Meu caro Rui Baptista
Muito me pesam as notícias que dá sobre o que aconteceu ao (nosso) prezadíssimo João Boaventura, pessoa que muito passei a estimar depois dos frutuosos "encontros" (sempre leais, muito cordatos, agradáveis, e fraternos) que com ele pude ter no DRN, pelo prazer que me deram e pelos ensinamentos que deles colhi.
Sinto dor por João Boaventura e muito grato ficaria se fosse possível ao caríssimo Rui Baptista ser junto dele o mensageiro dos meus desejos da melhor recuperação. Que bom seria voltar a "vê-lo" por aqui.
Um duplo abraço, cheio de estima e consideração.
Para ele e para si.
JB
Meu caro José Batista: Infelizmente (segundo notícias recentes), o nosso João Boaventura “encontra-se em coma não respondendo a qualquer estímulo ou às nossas visitas”. Tenhamos esperança e façamos força solidário para que o seu estado de saúde melhore, nem que seja a esperança de um milagre. Um abraço grato pelas palavras amigas dirigidas às qualidades deste meu amigo, colega e compadre. Ele bem as merece.RB
Força solidário, não; força solidária, sim!
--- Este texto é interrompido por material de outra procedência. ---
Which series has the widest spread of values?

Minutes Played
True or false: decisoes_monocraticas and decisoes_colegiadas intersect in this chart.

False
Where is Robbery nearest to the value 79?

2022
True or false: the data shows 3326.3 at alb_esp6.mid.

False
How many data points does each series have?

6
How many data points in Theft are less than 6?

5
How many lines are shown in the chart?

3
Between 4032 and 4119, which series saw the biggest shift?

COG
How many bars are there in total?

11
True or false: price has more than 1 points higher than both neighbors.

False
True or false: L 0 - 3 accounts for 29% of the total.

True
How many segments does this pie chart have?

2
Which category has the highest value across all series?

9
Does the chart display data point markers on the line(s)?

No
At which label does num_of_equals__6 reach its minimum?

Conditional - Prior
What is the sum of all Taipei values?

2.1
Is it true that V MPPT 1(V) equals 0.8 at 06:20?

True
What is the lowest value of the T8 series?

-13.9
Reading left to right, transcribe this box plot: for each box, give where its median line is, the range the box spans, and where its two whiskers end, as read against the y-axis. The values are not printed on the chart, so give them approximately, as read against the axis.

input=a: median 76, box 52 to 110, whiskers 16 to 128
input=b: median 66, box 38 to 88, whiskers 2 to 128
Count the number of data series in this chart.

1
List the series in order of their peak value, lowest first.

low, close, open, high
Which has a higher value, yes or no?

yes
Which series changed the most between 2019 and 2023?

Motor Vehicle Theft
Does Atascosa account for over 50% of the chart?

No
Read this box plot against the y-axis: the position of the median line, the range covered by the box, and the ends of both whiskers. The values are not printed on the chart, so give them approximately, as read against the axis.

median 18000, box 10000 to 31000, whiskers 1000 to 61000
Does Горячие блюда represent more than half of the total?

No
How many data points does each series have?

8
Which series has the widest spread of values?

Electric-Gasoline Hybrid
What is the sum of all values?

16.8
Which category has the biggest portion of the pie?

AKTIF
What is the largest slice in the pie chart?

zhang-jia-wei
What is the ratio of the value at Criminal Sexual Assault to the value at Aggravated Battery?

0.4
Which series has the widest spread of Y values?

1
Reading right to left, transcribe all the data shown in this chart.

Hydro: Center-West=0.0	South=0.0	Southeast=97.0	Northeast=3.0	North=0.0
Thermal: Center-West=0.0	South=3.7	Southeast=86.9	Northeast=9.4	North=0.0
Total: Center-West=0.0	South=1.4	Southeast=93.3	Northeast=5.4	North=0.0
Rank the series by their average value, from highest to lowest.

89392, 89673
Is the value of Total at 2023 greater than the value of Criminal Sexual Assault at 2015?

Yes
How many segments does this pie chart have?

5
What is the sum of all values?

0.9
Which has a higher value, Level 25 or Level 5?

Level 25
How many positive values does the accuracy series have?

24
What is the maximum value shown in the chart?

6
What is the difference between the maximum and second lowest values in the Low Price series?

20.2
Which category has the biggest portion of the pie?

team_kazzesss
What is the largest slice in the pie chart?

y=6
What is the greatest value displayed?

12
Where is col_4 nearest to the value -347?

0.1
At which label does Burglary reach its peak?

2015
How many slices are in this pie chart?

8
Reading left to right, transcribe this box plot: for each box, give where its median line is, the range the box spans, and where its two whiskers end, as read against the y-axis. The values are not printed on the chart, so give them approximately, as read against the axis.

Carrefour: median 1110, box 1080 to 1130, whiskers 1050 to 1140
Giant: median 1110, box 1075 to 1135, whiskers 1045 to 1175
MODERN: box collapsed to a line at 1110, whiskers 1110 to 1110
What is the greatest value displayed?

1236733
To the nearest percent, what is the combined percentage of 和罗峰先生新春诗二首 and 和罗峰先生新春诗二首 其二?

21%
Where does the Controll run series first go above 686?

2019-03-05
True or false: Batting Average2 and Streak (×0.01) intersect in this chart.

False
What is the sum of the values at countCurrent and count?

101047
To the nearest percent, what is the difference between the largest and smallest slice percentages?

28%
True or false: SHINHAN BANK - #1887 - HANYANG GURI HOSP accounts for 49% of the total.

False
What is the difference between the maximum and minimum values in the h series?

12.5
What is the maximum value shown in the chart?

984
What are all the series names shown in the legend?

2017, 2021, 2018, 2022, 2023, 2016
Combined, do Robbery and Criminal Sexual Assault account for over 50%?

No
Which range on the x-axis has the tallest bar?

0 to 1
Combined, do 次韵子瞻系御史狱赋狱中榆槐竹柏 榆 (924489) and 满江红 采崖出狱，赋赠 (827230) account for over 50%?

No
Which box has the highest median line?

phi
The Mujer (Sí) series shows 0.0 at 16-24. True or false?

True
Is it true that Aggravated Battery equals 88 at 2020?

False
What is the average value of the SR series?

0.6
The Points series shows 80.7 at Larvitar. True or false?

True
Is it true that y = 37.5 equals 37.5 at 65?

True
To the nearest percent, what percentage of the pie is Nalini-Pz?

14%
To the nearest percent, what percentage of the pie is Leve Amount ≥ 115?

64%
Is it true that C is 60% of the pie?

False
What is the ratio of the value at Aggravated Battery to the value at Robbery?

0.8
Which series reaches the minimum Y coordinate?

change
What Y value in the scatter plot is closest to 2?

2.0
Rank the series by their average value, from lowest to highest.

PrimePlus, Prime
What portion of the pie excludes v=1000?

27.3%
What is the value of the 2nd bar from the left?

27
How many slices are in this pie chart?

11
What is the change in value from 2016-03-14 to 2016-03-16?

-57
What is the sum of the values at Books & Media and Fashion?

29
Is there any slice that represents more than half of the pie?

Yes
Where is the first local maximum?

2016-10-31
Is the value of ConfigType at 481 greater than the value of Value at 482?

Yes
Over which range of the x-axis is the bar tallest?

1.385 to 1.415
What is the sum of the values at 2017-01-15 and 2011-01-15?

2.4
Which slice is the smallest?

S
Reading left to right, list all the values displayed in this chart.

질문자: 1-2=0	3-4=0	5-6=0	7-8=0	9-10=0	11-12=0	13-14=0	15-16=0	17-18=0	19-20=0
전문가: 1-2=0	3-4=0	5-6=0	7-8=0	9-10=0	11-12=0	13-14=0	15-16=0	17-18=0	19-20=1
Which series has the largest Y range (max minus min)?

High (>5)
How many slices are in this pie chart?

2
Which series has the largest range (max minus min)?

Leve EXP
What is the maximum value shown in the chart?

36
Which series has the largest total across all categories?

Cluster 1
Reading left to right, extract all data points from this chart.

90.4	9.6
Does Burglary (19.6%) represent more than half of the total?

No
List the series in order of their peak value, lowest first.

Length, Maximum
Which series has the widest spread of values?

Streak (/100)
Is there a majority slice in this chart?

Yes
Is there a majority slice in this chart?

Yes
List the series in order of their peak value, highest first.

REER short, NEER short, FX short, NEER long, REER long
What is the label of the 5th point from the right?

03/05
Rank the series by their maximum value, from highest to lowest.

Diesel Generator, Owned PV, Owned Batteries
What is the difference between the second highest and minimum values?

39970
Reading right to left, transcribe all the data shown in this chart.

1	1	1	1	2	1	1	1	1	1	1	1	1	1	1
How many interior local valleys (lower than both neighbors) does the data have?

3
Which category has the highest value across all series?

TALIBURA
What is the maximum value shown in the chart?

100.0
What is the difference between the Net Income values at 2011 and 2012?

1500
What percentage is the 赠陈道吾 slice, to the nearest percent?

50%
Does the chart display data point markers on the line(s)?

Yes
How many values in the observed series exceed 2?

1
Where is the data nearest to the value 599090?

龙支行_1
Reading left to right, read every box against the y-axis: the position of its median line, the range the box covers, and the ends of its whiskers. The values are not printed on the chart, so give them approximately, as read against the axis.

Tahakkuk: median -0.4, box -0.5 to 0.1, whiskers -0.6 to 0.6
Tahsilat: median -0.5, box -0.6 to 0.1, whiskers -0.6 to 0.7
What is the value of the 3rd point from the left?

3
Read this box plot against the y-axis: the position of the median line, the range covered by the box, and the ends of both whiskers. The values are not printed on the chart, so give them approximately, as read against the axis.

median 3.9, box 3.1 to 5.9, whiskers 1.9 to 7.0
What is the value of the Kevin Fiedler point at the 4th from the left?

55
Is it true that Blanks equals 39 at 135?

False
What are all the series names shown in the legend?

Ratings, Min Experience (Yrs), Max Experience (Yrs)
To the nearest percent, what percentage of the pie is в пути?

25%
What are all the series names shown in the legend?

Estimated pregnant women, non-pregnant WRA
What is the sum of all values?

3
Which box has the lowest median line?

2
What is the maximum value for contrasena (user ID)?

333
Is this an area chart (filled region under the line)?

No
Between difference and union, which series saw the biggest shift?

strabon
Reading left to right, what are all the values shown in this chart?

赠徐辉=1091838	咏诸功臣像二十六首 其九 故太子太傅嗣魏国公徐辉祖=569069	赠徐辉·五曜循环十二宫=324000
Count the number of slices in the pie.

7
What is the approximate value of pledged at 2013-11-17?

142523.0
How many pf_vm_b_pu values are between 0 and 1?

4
Sim, bem as merece, como diz.
Tanto quanto nós precisamos da bondade e da sabedoria de João Boaventura.
Enquanto há vida há esperança.
De que não desisto.
Muito bem haja.
Um abraço, professores Rui Baptista e João Boaventura.
Sem comentários, porque a "peste negra" que nos consome (também não generalizo, obviamente)não tem, nunca teve, e nunca terá, uma só gota da dignidade que a "peste grisalha" pode, até, esbanjar.
Prezado Motta: Só me espanta o silêncio dos que estão a ser vítimas da perfídia de um deputado que deveria ter mais respeito pela geração de seus pais. Embora sendo poucos em manifestarmos o nosso repúdio, também as grandes avalanches começam por pequenas bolas de neve.Um abraço.
Caro Professor:Ao contrário da personagem de Arnaldo Gama,citada por si no artigo do Público,direi que eu pertencendo á "peste grisalha",continuo caminhando na estrada da vida,consciente que os anos vividos valeram a pena.Os que vivo e viverei é que são preocupantes.A prova disso é a referida afirmação do deputado Carlos Peixoto.Mas caro Dr.,sejamos frontais.Este deputado,embora jovem,não é mais que o espelho da classe politica "profissional e brilhante"e que é apanágio da maioria dos políticos que tem governado o país todos estes anos,que de brilhante só tem o cabelo cheio de gel.Nós somos a "peste grisalha".Eles a " peste de gel".Enquanto o nosso cabelo grisalho se mantem firmes e resistentes á chuva e tempestades,o de gel resiste a quê ?Vá lá,ao menos a referida e infeliz afirmação poupa os calvos(carecas).